**TASK TO CARRY OUT**
Please continue the forum thread below on integrating sin^-1(x), starting after its final reply.
═════ PROVIDED PASSAGE ═════
Question

Integrate sin^-1(x) dx

please explain how to do it aswell

Answer 1

there's a rule.

Answer 2

integration by parts right?

Answer 3

\[\int 1 \times sin^{-1}xdx\]

Answer 4

Yes

Answer 5

i dont understand it that well

Answer 6

where does dv mean?

Answer 7

v and u be functions of x
\[\int uvdx = u\int vdx - \int [\int v dx \times \frac{d}{dx} u]\]

Answer 8

so in this case u=1 and v=sin^-1(x)

Answer 9

take u as \(sin^{-1}x\)

Answer 10

sin ^ -1 = csc (x)

the integral of that is..

- ln|csc x + cot x| + C

Answer 11

does it make a difference which one is chosen as u?

Answer 12

yes it does try it your self you will see

Answer 13

integration by parts doesn't have x's in it idk what u guys are talking about haha

Answer 14

ah I think he is talking about the inverse functions

Answer 15

\[\int{sin^{-1}(x)dx = x*sin^{-1}+\sqrt{1 - x^2}}\]

Answer 16

yeah thats the answer

Answer 17

hmm Yes George is right

Answer 18

this is really confusing lol

Answer 19

I'm as confused as you are

Answer 20

okay I will show you

Answer 21

lol:)
═════ EXTRACTED RECORDS ═════
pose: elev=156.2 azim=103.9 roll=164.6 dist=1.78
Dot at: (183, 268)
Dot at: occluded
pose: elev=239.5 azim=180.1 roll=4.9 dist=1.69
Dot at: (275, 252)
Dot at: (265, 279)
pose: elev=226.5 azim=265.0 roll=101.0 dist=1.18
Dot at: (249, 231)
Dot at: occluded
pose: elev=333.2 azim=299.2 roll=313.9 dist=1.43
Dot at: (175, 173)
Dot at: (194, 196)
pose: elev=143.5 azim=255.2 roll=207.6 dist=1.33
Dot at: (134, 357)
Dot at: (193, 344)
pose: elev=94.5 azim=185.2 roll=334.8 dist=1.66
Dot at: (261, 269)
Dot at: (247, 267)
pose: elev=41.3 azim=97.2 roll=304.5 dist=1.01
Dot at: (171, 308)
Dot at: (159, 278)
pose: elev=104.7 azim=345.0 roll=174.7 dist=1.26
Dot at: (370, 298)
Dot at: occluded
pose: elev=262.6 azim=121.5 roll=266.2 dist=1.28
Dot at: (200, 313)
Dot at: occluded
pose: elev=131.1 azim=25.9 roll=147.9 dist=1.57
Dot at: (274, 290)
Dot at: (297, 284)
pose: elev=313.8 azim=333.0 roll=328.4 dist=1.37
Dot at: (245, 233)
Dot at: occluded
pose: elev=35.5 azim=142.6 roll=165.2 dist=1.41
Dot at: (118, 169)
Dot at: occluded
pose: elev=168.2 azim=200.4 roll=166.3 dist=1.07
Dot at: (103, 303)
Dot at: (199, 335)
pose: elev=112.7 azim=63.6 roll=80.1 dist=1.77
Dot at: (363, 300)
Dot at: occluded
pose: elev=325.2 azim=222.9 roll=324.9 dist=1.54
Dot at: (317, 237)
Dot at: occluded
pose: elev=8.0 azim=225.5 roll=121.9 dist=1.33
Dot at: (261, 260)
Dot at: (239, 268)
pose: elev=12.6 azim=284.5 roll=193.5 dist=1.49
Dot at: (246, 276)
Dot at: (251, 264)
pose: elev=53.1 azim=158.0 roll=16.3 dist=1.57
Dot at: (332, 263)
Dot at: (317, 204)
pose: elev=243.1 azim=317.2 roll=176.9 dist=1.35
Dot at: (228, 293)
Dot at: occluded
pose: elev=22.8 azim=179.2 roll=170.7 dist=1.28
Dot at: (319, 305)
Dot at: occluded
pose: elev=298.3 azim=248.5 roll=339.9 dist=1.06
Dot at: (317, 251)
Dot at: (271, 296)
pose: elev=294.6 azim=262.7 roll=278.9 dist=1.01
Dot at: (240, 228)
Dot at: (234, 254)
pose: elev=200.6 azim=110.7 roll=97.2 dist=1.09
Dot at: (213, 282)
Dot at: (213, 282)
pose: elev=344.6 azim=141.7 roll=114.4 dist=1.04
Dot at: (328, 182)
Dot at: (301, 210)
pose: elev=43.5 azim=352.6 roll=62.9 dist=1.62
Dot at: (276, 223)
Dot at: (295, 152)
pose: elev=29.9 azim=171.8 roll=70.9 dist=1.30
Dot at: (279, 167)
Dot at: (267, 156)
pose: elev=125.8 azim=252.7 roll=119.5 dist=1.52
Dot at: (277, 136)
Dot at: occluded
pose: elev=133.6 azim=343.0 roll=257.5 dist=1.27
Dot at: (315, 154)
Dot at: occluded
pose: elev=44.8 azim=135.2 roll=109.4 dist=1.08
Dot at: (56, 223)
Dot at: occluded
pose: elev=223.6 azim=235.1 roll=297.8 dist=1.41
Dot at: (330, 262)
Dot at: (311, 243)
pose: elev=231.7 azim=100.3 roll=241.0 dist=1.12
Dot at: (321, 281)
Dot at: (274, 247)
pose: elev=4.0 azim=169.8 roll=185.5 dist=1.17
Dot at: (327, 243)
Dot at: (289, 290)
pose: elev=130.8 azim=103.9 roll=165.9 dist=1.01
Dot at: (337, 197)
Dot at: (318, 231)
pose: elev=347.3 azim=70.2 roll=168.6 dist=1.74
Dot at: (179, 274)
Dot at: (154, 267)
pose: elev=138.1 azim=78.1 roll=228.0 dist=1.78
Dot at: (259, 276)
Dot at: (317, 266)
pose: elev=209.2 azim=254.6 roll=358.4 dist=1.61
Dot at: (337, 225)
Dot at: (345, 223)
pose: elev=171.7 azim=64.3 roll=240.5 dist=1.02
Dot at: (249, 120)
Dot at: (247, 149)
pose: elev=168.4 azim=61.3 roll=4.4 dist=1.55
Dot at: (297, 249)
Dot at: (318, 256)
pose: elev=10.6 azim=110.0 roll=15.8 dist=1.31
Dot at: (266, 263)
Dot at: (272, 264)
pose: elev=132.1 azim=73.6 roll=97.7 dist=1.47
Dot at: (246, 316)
═════
**RESPONSE TO THIS TASK**
Answer 22

but yeah you use integration by parts to get the answer I wrote

Answer 23

yes if you are talking about arcsin then mimi is right. if you are saying to the negative one power, look at mine.

Answer 24

\[\int 1\times sin^{-1}x dx = sin^{-1}x \int 1 dx - \int [ \int 1 dx \times \frac{d (sin^{-1}x)}{dx}]\]

Answer 25

ishaan help me

Answer 26

ishaan

Answer 27

ok thanks heaps guys:)

Answer 28

\[= sin^{-1}x \times x - \int x \times \frac{1}{\sqrt{1-x^2}}\]

Answer 29

Now integrate the second part

Answer 30

\[t = 1 -x^2 \]
\[dx = -\frac{dt}{x}\]

Answer 31

\[dx = -\frac{dt}{2x}\]

Answer 32

That gives you for the second part
\[... + \frac{1}{2}\int \frac{1}{t^{\frac{1}{2}}}dt\]

Answer 33

ah Now you can do

Answer 34

ok thanks ill keep practicing with other questions thanks a lot for the help;)